By June 1992 the narrative shifted when a National Institutes of Health panel of weight-science experts concluded that diets don’t work and that most people who’ve intentionally lost weight regain most or all of it within five years. And a 1995 Washington Post article titled “Losing the Weight Battle” reported that “a decade of dieting mania has actually made people fatter.”

Yet the diet industry flourished. In the mid-1990s the number of dieters skyrocketed, with 44% of women reporting they were trying to lose weight, though 37% of those women were in the “normal” range of BMI.

Then in 1998, approximately 29 million Americans became “overweight” overnight without gaining a single pound. The National Institutes of Health and the Centers for Disease Control and Prevention decided to lower the cutoff for “normal” weight BMI from 27.8 to 25 to follow World Health Organization guidelines.
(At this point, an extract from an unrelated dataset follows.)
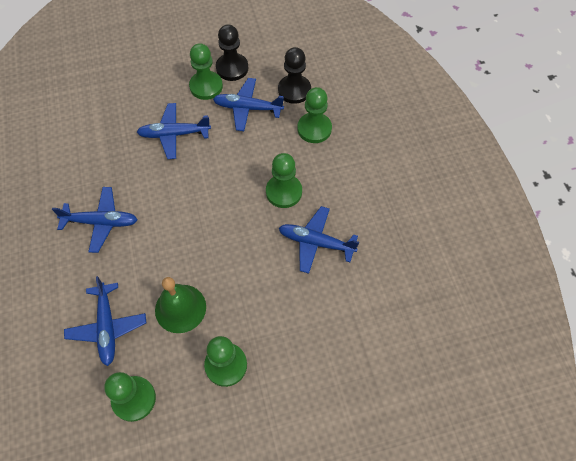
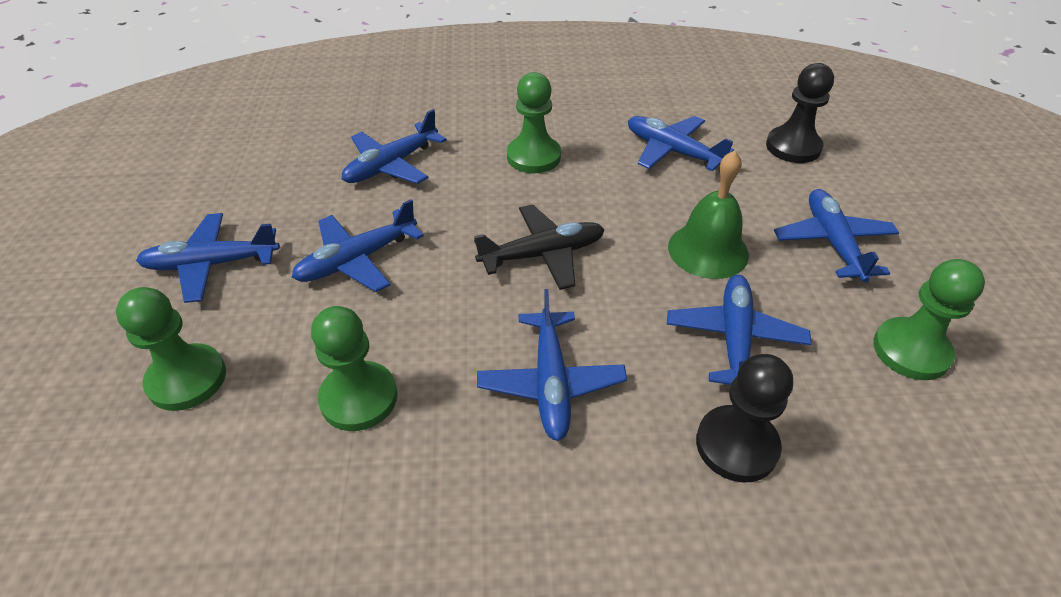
black plane: 0 -> 1
blue plane: 5 -> 7
green pawn: 5 -> 4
The WHO report was primarily written by the International Obesity Task Force, which was funded largely by two pharmaceutical companies that make weight-loss drugs, according to “Fat Politics” author J. Eric Oliver. Many “obesity” experts had ties to drug and weight loss companies, including the chair of the NIH panel, Xavier Pi-Sunyer, reports Oliver.

Weight loss became massively profitable and still is. The U.S. weight loss industry reached a record $78 billion in 2019, according to BusinessWire.com.

So you might be thinking, “All this history is enlightening Tanya, but why does it matter?”

Because despite what we’ve learned we’re still stuck in our “thinner is better” beliefs. Because our daughters are searching “healthy eating” on TikTok and following how-to guides to disordered eating to fit the “ideal” body size.

Because you can shop at TJ Maxx today and still buy ridiculous vibrating belts promising to “melt away your fat.” Because we still seek diets like Noom, a “mobile weight-loss company” with revenues over $400 million dollars in 2020. Because we still equate our self-worth, health and beauty to our body size. Sigh. And because we can learn from history and change.

Insanity is doing the same things over and over again expecting different results, Albert Einstein said. It’s time to stop this madness and radically shift from weight to a whole person-centered approach to health and well-being. Be a rebel.